• [WHAT IS ASKED]
1. Answer these from the passage on staggered board terms, one line each:
(a) How many annual meetings does it take to replace the entire Board, and within about how long?
(b) In which industry does the passage say the Company has an evolving role?
(c) What does the passage say stockholders have historically received when potential acquirers were forced to negotiate a fair deal with the Board?
2. For each statement, say yes or no according to the passage on staggered board terms, and quote the words that decide it:
(a) A classified board will prevent a person from carrying out a hostile acquisition.
(b) About one-third of the directors stand for election each year.
(c) A majority of the Board can be replaced at a single annual meeting.

Under the Company's Certificate of Incorporation, the Board of Directors is
divided into three classes with directors elected to staggered three-year terms.
Approximately one-third of the directors stands for election each year. This
means that a majority of the Board can be replaced in the course of two annual
meetings, both held within approximately one year's time, and the entire Board
can be replaced in the course of three annual meetings, all held within
approximately two years. The three-year staggered terms are designed to ensure
that a majority of the Company's directors at any given time have prior
experience as directors of the Company. This ensures that the Board has solid
knowledge of the Company's complex business, its long-range plans and progress,
and its evolving role in the airlines industry. Directors who have experience
with the Company and knowledge about its business are a valuable resource and
are better positioned to make the fundamental decisions that are best for the
Company and its stockholders. Numerous well-respected U.S. corporations and
institutional investors have classified boards.

The Board of Directors believes that electing directors to staggered three-year
terms is beneficial in many respects:

     .    It helps to prevent abrupt changes in corporate policies, based on
          misplaced short-term objectives that might result if the entire Board
          could be replaced in just one meeting. This allows the Company to
          improve its focus on long-term strategic planning. This long-term
          focus can lead to a better competitive position for the Company and
          maximize stockholder value.

     .    Electing directors to three-year terms also enhances the independence
          of non-management directors by providing them with a longer assured
          term of office, thereby insulating them against pressure from
          management or from special interest groups who might have an agenda
          contrary to the long-term interests of all stockholders. The Board of
          Directors believes that the ability to replace the entire board of
          directors at one meeting undercuts director independence and leaves
          the Company vulnerable to special-interest groups who may not be
          acting in the best interests of all stockholders.

     .    The existence of three-year terms for directors assists the Company in
          attracting director candidates who are willing to make a longer-term
          commitment to the Company.

     .    Finally, a classified board of directors enhances the Board's ability
          to negotiate the best results for stockholders in a takeover
          situation. One benefit of having a classified board is that it
          encourages a person seeking to obtain control of the Company to
          negotiate with the Board. Because at least two annual stockholders
          meetings generally will be required to effect a change in control of
          the Board, the classified structure gives the incumbent directors the
          time and leverage necessary to evaluate the adequacy and fairness of
          any takeover proposal, negotiate on behalf of all stockholders and
          weigh alternative methods of maximizing stockholder value for all
          stockholders. (Historically, stockholders have received higher
          takeover premiums when potential acquirers have been forced to

                                    Page 18


          negotiate a fair deal with the Board.) It is important to note,
          however, that although the classified Board is intended to cause a
          person seeking to obtain control of the Company to negotiate with the
          Board, the existence of a classified board will not, in fact, prevent
          a person from accomplishing a hostile acquisition.

• [RECORDED INFORMATION]

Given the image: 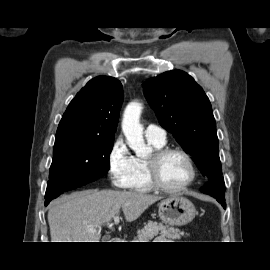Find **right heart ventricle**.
<instances>
[{
    "mask_svg": "<svg viewBox=\"0 0 270 270\" xmlns=\"http://www.w3.org/2000/svg\"><path fill=\"white\" fill-rule=\"evenodd\" d=\"M148 142L154 149L162 148L165 144L150 139H148ZM146 161L143 158H134V175L130 186L133 191L147 193L152 190V186L148 180Z\"/></svg>",
    "mask_w": 270,
    "mask_h": 270,
    "instance_id": "1",
    "label": "right heart ventricle"
}]
</instances>
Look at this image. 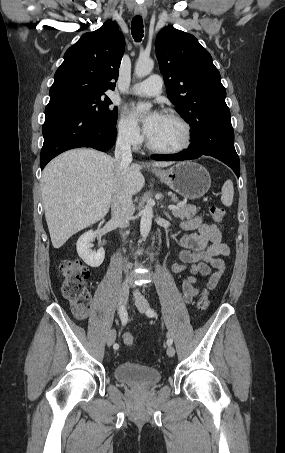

• [RESULTS OF THE EXERCISE]
1.
(a) Three annual meetings, all held within approximately two years.
(b) The airlines industry.
(c) Higher takeover premiums.

2.
(a) No: "the existence of a classified board will not, in fact, prevent a person from accomplishing a hostile acquisition."
(b) Yes: "Approximately one-third of the directors stands for election each year."
(c) No: "a majority of the Board can be replaced in the course of two annual meetings"